Reproduce the following items verbatim, starting at the line that contains "name author: Sw." and ending at the line that contains "collectors: N. Hallé", with both of those lines included.
++++ STORED RECORDS
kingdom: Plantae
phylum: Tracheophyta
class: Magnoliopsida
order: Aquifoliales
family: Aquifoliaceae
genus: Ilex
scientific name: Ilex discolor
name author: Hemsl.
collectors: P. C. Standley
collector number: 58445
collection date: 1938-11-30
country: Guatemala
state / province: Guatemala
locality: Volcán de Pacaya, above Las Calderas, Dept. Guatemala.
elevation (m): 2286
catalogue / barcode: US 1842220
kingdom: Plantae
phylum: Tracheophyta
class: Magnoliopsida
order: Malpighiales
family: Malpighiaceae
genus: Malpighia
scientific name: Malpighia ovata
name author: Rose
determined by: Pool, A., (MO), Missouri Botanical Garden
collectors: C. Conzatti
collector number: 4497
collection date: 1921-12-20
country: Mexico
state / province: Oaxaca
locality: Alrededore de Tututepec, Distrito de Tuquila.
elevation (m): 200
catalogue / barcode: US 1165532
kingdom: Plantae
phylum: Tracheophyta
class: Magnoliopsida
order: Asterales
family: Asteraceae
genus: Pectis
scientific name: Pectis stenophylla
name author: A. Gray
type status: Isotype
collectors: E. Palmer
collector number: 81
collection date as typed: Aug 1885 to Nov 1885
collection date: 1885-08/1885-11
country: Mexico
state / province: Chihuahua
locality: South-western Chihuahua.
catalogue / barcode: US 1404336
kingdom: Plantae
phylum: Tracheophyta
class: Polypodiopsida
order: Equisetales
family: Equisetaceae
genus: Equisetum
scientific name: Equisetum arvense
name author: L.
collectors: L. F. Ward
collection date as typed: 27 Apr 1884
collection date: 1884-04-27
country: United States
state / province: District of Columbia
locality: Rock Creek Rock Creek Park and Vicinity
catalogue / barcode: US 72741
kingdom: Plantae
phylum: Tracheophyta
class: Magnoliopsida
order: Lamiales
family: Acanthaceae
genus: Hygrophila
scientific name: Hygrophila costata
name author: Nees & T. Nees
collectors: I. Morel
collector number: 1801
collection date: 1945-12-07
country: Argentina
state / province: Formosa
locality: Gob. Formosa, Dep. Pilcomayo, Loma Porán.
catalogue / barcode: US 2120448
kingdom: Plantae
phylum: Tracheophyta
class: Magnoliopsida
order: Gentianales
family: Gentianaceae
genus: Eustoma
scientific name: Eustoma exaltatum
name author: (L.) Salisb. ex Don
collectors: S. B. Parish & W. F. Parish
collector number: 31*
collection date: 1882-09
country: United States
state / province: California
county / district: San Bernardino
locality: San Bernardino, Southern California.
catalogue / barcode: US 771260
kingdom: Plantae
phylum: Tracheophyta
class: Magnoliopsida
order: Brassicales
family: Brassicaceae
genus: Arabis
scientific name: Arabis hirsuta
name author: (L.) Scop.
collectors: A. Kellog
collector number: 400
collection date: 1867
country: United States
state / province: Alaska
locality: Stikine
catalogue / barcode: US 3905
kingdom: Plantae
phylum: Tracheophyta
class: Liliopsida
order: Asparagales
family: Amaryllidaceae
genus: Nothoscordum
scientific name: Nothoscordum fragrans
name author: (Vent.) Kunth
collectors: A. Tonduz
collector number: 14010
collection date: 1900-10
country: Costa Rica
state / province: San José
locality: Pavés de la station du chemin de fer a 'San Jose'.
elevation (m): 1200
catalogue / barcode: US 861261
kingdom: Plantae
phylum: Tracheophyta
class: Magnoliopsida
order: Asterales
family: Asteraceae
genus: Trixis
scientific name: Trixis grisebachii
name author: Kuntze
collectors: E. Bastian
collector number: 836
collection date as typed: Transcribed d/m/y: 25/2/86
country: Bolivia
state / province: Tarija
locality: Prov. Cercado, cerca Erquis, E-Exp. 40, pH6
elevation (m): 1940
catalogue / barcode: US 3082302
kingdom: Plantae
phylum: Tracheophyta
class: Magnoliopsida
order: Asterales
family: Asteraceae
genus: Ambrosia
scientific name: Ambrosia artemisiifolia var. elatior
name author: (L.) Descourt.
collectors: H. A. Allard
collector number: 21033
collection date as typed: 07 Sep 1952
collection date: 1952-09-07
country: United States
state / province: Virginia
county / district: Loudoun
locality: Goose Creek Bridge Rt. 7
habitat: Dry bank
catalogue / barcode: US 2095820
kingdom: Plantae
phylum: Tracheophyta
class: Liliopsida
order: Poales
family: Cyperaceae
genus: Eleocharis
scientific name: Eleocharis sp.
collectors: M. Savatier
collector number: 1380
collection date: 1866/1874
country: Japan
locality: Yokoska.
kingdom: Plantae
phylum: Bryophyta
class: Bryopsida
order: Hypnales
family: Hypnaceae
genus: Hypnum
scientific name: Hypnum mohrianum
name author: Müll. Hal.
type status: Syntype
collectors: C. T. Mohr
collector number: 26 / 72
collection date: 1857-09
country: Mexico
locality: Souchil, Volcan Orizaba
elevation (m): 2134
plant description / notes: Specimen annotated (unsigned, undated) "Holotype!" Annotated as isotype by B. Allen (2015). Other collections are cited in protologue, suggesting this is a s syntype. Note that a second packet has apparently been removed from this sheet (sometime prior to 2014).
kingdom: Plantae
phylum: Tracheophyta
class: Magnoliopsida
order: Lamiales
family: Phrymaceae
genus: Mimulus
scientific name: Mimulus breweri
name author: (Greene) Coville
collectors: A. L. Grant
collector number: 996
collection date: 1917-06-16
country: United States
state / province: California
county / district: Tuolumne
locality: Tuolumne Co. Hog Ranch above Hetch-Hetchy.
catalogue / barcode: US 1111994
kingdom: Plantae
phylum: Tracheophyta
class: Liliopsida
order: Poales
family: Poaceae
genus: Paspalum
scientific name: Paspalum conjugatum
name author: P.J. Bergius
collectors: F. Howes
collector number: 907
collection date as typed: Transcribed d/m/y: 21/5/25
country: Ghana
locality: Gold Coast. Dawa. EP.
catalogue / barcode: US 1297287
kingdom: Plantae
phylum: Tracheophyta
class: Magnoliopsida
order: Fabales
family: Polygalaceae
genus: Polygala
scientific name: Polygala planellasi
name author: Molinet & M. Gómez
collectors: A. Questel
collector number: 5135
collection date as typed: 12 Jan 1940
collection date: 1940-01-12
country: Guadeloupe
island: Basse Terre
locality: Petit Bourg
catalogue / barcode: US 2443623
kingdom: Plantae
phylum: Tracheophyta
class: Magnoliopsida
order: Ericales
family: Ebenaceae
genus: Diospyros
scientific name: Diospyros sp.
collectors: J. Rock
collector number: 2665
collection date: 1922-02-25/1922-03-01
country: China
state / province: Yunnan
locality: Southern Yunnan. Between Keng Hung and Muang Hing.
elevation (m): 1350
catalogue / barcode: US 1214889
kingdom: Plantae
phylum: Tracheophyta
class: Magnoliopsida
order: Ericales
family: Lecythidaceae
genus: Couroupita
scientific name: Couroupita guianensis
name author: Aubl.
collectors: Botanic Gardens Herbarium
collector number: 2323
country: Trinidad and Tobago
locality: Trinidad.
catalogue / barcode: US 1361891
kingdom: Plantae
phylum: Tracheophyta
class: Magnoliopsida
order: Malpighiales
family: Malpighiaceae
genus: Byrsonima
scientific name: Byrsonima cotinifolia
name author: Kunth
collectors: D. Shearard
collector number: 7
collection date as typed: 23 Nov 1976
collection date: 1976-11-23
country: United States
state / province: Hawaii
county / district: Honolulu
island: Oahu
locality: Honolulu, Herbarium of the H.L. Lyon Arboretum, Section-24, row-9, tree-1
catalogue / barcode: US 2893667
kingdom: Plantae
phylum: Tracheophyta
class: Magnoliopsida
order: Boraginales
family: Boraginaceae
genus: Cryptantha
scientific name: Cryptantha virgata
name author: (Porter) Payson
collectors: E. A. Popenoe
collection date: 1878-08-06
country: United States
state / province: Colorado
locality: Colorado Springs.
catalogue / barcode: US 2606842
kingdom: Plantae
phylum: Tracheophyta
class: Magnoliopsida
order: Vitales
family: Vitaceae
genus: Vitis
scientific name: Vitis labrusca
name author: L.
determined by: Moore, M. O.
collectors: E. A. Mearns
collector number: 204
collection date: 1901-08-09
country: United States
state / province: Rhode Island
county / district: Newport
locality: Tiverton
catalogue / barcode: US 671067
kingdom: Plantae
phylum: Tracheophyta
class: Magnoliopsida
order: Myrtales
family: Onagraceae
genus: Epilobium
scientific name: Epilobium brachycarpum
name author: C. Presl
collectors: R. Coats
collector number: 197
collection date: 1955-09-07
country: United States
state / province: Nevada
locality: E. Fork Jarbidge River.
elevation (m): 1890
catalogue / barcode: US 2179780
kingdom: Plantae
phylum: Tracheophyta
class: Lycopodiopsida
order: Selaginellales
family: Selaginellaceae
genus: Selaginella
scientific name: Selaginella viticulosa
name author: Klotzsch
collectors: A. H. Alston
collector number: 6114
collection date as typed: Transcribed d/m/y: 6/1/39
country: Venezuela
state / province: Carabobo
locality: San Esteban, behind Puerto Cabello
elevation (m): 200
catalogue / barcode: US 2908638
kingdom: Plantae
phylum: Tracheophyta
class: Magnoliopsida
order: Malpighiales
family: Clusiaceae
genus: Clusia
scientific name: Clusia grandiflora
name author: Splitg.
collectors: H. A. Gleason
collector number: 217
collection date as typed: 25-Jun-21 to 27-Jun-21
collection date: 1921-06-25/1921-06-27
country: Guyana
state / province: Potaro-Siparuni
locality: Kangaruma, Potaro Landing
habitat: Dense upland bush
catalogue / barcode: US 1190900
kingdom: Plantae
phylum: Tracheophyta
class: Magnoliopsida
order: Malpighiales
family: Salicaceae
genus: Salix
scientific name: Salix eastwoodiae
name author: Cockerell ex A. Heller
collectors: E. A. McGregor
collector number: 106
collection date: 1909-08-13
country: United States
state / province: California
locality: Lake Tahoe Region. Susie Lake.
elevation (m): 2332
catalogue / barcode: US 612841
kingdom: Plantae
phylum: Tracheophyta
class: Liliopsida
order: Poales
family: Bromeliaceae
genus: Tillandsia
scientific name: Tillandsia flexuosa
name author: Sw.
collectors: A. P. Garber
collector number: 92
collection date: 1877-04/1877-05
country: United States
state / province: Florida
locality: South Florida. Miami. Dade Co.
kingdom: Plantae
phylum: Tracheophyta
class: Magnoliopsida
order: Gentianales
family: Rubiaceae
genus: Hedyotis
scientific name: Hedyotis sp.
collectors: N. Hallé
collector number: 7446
++++++++
● SOLUTION TO THE EXERCISE:
name author: Sw.
collectors: A. P. Garber
collector number: 92
collection date: 1877-04/1877-05
country: United States
state / province: Florida
locality: South Florida. Miami. Dade Co.
kingdom: Plantae
phylum: Tracheophyta
class: Magnoliopsida
order: Gentianales
family: Rubiaceae
genus: Hedyotis
scientific name: Hedyotis sp.
collectors: N. Hallé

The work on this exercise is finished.